Compute each element:
-
Row 1, Col 1: \( (3)(-2) + (-5)(5) = -6 - 25 = -31 \)
-
Row 1, Col 2: \( (3)(0) + (-5)(-6) = 0 + 30 = 30 \)
-
Row 2, Col 1: \( (-4)(-2) + (2)(5) = 8 + 10 = 18 \)
-
Row 2, Col 2: \( (-4)(0) + (2)(-6) = 0 - 12 = -12 \)
✔ Answer 1:
\[
\begin{bmatrix}
-31 & 30 \\
18 & -12
\end{bmatrix}
\]
---
Problem 2:
\[
\begin{bmatrix}
-2 & 7 \\
4 & -5
\end{bmatrix}
\times
\begin{bmatrix}
-7 & 9 \\
4 & -3
\end{bmatrix}
\]
Again, 2×2 × 2×2 → 2×2.
-
Row 1, Col 1: \( (-2)(-7) + (7)(4) = 14 + 28 = 42 \)
-
Row 1, Col 2: \( (-2)(9) + (7)(-3) = -18 - 21 = -39 \)
-
Row 2, Col 1: \( (4)(-7) + (-5)(4) = -28 - 20 = -48 \)
-
Row 2, Col 2: \( (4)(9) + (-5)(-3) = 36 + 15 = 51 \)
✔ Answer 2:
\[
\begin{bmatrix}
42 & -39 \\
-48 & 51
\end{bmatrix}
\]
---
Problem 3:
\[
\begin{bmatrix}
-9 & 2 \\
8 & -1 \\
4 & -3
\end{bmatrix}
\times
\begin{bmatrix}
-2 & 5 \\
3 & -6
\end{bmatrix}
\]
This is a 3×2 × 2×2 → result is 3×2.
Compute each row:
-
Row 1:
- Col 1: \( (-9)(-2) + (2)(3) = 18 + 6 = 24 \)
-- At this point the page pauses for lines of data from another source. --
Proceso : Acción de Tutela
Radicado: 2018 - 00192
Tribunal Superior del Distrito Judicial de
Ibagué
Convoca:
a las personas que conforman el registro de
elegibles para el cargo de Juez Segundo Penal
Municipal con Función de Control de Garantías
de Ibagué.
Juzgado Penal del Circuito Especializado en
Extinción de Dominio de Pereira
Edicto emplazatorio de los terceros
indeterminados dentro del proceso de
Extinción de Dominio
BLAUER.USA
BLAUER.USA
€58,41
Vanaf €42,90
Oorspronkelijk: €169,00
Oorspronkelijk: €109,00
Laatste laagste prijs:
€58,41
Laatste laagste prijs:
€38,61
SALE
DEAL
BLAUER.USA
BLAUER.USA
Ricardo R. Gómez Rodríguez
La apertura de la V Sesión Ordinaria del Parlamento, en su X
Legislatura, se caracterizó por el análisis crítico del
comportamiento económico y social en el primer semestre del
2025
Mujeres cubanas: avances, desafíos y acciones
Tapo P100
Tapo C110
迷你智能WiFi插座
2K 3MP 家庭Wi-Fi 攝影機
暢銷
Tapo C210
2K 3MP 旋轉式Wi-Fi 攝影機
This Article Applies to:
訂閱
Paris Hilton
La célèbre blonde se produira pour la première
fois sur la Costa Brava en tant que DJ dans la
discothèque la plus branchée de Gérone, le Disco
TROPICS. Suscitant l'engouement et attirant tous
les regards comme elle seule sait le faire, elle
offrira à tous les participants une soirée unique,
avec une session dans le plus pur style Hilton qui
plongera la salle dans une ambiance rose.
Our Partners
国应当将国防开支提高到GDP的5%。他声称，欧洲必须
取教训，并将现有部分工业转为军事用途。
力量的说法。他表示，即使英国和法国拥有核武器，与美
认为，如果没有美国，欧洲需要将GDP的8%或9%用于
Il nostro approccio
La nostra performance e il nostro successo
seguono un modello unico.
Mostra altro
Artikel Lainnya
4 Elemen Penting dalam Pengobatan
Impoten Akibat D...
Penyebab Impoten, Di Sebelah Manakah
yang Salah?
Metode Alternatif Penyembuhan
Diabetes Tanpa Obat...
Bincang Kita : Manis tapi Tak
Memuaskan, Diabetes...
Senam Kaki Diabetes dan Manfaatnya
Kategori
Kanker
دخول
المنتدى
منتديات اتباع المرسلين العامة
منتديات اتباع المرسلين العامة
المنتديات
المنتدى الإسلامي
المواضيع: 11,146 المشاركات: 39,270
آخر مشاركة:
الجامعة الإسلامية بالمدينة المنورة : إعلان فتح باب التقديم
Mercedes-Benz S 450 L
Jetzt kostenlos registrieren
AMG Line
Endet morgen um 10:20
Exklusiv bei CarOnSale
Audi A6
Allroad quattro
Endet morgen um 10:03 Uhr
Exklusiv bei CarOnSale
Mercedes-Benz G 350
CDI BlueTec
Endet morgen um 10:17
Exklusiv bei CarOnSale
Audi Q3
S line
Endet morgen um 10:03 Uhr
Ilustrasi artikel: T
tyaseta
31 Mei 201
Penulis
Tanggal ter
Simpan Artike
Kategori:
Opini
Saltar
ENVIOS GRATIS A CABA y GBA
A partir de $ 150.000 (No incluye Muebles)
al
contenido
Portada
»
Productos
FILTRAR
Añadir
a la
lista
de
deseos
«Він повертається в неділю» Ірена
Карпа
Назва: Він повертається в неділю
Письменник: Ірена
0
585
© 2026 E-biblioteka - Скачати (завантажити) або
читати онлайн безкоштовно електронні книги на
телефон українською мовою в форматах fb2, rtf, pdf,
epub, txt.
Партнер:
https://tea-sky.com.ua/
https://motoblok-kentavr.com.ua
- Col 2: \( (-9)(5) + (2)(-6) = -45 - 12 = -57 \)
-
Row 2:
- Col 1: \( (8)(-2) + (-1)(3) = -16 - 3 = -19 \)
- Col 2: \( (8)(5) + (-1)(-6) = 40 + 6 = 46 \)
-
Row 3:
- Col 1: \( (4)(-2) + (-3)(3) = -8 - 9 = -17 \)
- Col 2: \( (4)(5) + (-3)(-6) = 20 + 18 = 38 \)
✔ Answer 3:
\[
\begin{bmatrix}
24 & -57 \\
-19 & 46 \\
-17 & 38
\end{bmatrix}
\]
---
Problem 4:
\[
\begin{bmatrix}
2 & -1 \\
5 & 8 \\
4 & 0
\end{bmatrix}
\times
\begin{bmatrix}
3 & 2 \\
-4 & -7
\end{bmatrix}
\]
Again, 3×2 × 2×2 → 3×2.
-
Row 1:
- Col 1: \( (2)(3) + (-1)(-4) = 6 + 4 = 10 \)
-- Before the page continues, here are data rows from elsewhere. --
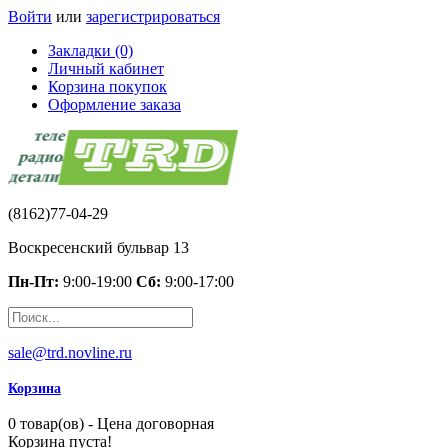
Войти
или
зарегистрироваться
Закладки (0)
Личный кабинет
Корзина покупок
Оформление заказа
(8162)77-04-29
Воскресенский бульвар 13
Пн-Пт:
9:00-19:00
Сб:
9:00-17:00
sale@trd.novline.ru
Корзина
0 товар(ов) - Цена договорная
Корзина пуста!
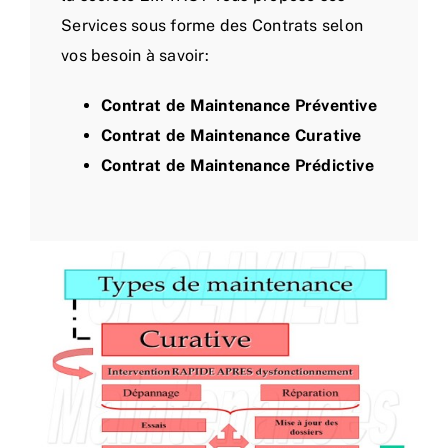
Services sous forme des Contrats selon
vos besoin à savoir:
Contrat de Maintenance Préventive
Contrat de Maintenance Curative
Contrat de Maintenance Prédictive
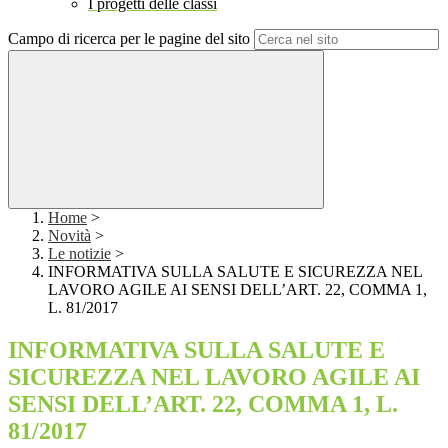
I progetti delle classi
Campo di ricerca per le pagine del sito
Home
>
Novità
>
Le notizie
>
INFORMATIVA SULLA SALUTE E SICUREZZA NEL
LAVORO AGILE AI SENSI DELL’ART. 22, COMMA 1,
L. 81/2017
INFORMATIVA SULLA SALUTE E
SICUREZZA NEL LAVORO AGILE AI
SENSI DELL’ART. 22, COMMA 1, L.
81/2017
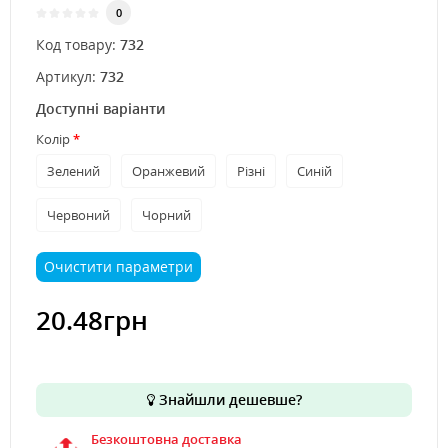
0
Код товару:
732
Артикул:
732
Доступні варіанти
Колір
Зелений
Оранжевий
Різні
Синій
Червоний
Чорний
Очистити параметри
20.48грн
Знайшли дешевше?
Безкоштовна доставка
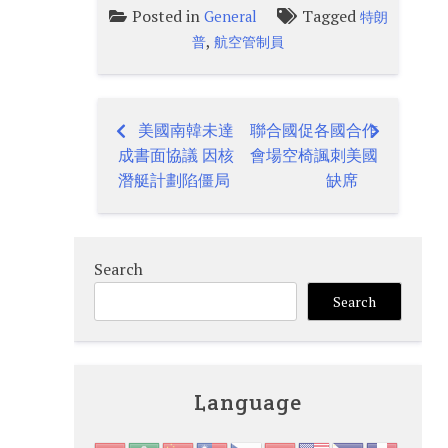
Posted in
Tagged
General
特朗
,
普
航空管制員
美國南韓未達
聯合國促各國合作
Post
成書面協議 因核
會場空椅諷刺美國
navigation
潛艇計劃陷僵局
缺席
Search
Search
Language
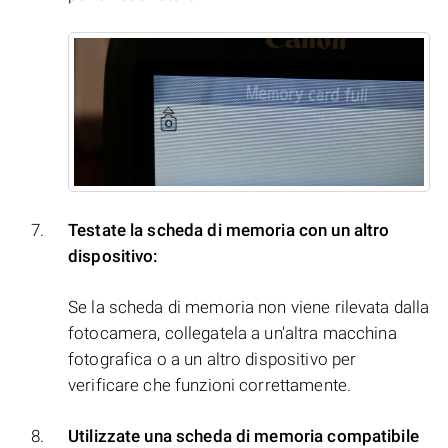
Testate la scheda di memoria con un altro
dispositivo:
Se la scheda di memoria non viene rilevata dalla
fotocamera, collegatela a un'altra macchina
fotografica o a un altro dispositivo per
verificare che funzioni correttamente.
Utilizzate una scheda di memoria compatibile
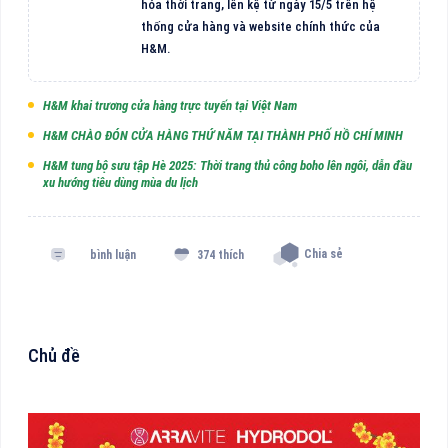
hóa thời trang, lên kệ từ ngày 15/5 trên hệ
thống cửa hàng và website chính thức của
H&M.
H&M khai trương cửa hàng trực tuyến tại Việt Nam
H&M CHÀO ĐÓN CỬA HÀNG THỨ NĂM TẠI THÀNH PHỐ HỒ CHÍ MINH
H&M tung bộ sưu tập Hè 2025: Thời trang thủ công boho lên ngôi, dẫn đầu
xu hướng tiêu dùng mùa du lịch
Chia sẻ
bình luận
374 thích
Chủ đề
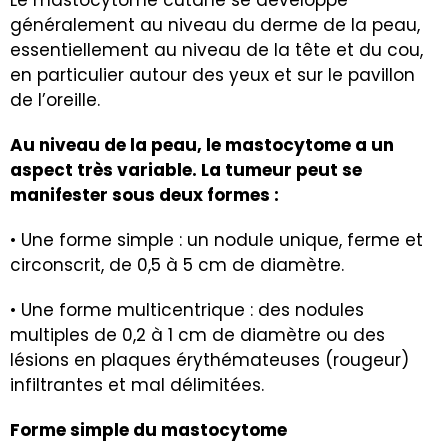
généralement au niveau du derme de la peau,
essentiellement au niveau de la tête et du cou,
en particulier autour des yeux et sur le pavillon
de l’oreille.
Au niveau de la peau, le mastocytome a un
aspect très variable. La tumeur peut se
manifester sous deux formes :
• Une forme simple : un nodule unique, ferme et
circonscrit, de 0,5 à 5 cm de diamètre.
• Une forme multicentrique : des nodules
multiples de 0,2 à 1 cm de diamètre ou des
lésions en plaques érythémateuses (rougeur)
infiltrantes et mal délimitées.
Forme simple du mastocytome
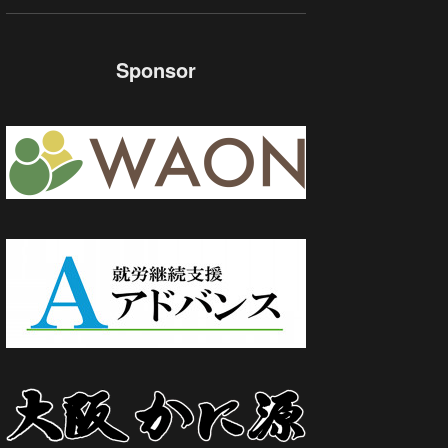
Sponsor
- Col 2: \( (2)(2) + (-1)(-7) = 4 + 7 = 11 \)
-
Row 2:
- Col 1: \( (5)(3) + (8)(-4) = 15 - 32 = -17 \)
- Col 2: \( (5)(2) + (8)(-7) = 10 - 56 = -46 \)
-
Row 3:
- Col 1: \( (4)(3) + (0)(-4) = 12 + 0 = 12 \)
- Col 2: \( (4)(2) + (0)(-7) = 8 + 0 = 8 \)
✔ Answer 4:
\[
\begin{bmatrix}
10 & 11 \\
-17 & -46 \\
12 & 8
\end{bmatrix}
\]
---
##
✔ Final Answers:
1. \(\begin{bmatrix} -31 & 30 \\ 18 & -12 \end{bmatrix}\)
2. \(\begin{bmatrix} 42 & -39 \\ -48 & 51 \end{bmatrix}\)
3. \(\begin{bmatrix} 24 & -57 \\ -19 & 46 \\ -17 & 38 \end{bmatrix}\)
4. \(\begin{bmatrix} 10 & 11 \\ -17 & -46 \\ 12 & 8 \end{bmatrix}\)
Let me know if you’d like a visual diagram or explanation of how matrix multiplication works conceptually!
Parent Tip: Review the logic above to help your child master the concept of algebra 2 matrix worksheet.